**EXTRAIT DU DOCUMENT:**
::::

La tristesse avait remodelé mon visage. J’étais sûr que tout le monde pouvait le voir. J’approchais de cet âge où les monstres intérieurs remontent à la surface. Le poids de ma mélancolie finirait par me voûter, et cette idée me terrifiait. (p.67)
Que faire quand nous ne pouvons plus être protégés par un titre, un rôle, un travail qui permet d’avoir un rôle dans la société ? Nous voilà dépouillés et tout nu en quelque sorte devant les autres. Nous perdons, un jour ou l’autre, son armure. Le moment peut devenir un véritable cauchemar.
LIBÉRATION
Lorsque j’ai décidé de quitter le journalisme, ce fut comme un envol ou une permission attendue depuis des décennies. Bien sûr, il y a eu l’abandon d’un bureau que je fréquentais depuis tant de temps, des collègues, des quasi amis que je ne reverrais plus. Ma vie était ailleurs désormais. J’ai même versé une larme quand je me suis retrouvé dans mon auto avant de prendre la direction de Jonquière. Mais il y avait l’espoir, ce désir que je pouvais assouvir. Je serais enfin écrivain du matin au soir et aussi parfois dans mes rêves la nuit. Cette vie de souffleur de mots que j’avais toujours tenue en veilleuse, pratiquée comme un loisir ou un plaisir coupable. Ce fut un bonheur terrible que de me faufiler dans des histoires que je n’avais pas osé aborder par manque de temps. L’écriture fait de vous une sorte de moine qui quitte le monde pour s’aventurer dans les pays de ses fantasmes et de ses peurs.

::::

**LES DONNÉES:**
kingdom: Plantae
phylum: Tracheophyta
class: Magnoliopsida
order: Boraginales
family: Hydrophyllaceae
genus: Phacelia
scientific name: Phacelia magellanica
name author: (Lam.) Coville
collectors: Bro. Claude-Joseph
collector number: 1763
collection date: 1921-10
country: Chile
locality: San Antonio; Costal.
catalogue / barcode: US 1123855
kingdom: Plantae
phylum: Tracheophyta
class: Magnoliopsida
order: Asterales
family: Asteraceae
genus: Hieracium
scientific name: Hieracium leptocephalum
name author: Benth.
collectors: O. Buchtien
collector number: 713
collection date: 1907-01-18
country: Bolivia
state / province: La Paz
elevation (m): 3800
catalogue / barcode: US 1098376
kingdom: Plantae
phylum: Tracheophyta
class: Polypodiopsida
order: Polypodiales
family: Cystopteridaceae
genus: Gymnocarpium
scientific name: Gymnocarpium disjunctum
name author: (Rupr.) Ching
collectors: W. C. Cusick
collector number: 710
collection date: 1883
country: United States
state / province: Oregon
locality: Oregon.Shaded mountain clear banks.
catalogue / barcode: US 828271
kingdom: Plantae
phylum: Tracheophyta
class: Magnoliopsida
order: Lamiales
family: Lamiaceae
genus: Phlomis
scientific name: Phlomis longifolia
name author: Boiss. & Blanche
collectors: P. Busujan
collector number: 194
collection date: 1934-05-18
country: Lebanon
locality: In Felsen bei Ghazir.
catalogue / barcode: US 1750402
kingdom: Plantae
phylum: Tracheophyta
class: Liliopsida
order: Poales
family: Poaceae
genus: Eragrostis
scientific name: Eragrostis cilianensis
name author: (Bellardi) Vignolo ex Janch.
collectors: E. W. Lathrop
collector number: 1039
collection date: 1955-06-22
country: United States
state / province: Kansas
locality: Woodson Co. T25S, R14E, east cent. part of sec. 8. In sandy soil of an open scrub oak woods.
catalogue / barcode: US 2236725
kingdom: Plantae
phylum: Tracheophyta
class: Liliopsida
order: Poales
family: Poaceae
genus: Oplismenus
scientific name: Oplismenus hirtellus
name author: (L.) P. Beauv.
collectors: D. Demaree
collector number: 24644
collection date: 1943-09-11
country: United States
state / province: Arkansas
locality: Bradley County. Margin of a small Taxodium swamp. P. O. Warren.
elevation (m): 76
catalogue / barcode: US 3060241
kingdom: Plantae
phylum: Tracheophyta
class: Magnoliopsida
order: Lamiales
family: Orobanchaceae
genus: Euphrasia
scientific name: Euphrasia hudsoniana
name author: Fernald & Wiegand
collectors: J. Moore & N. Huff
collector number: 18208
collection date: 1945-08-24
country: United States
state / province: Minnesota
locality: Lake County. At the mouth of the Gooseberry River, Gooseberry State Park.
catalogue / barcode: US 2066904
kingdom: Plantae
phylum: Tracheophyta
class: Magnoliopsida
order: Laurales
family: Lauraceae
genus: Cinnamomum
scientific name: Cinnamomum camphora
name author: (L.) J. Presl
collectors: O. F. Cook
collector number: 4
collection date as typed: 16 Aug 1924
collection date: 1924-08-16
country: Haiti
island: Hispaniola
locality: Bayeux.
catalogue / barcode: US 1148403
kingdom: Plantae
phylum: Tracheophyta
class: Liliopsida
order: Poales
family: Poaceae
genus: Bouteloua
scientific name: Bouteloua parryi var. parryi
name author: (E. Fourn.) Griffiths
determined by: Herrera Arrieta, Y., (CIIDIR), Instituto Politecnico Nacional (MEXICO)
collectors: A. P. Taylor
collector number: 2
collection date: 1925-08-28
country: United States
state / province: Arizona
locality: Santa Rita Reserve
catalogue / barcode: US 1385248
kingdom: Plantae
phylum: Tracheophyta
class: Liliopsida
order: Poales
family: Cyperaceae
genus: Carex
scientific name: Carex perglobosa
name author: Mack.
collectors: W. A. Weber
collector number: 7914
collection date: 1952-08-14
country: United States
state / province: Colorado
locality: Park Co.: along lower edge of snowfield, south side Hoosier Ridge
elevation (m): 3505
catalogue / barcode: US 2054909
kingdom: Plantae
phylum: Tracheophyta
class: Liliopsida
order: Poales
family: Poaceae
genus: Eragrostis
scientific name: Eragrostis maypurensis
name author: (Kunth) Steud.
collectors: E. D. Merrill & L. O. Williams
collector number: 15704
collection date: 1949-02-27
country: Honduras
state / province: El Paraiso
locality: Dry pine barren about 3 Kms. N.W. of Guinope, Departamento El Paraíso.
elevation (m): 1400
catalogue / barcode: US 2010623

::::

**EXPLORER LE CONTENU:**
#1 D'après l'extrait, qu'abandonne-t-on en quittant le journalisme ? Dressez-en la liste complète.
#2 Renvoyez, s'il vous plaît, le passage de l'extrait qui part de « La tristesse avait » et se poursuit jusqu'à « me terrifiait. (p.67) » inclus.

**RÉPONSES AUX CONSIGNES:**
#1
- un bureau fréquenté depuis tant de temps
- des collègues
- des quasi amis qui ne seraient plus revus

#2
La tristesse avait remodelé mon visage. J’étais sûr que tout le monde pouvait le voir. J’approchais de cet âge où les monstres intérieurs remontent à la surface. Le poids de ma mélancolie finirait par me voûter, et cette idée me terrifiait. (p.67)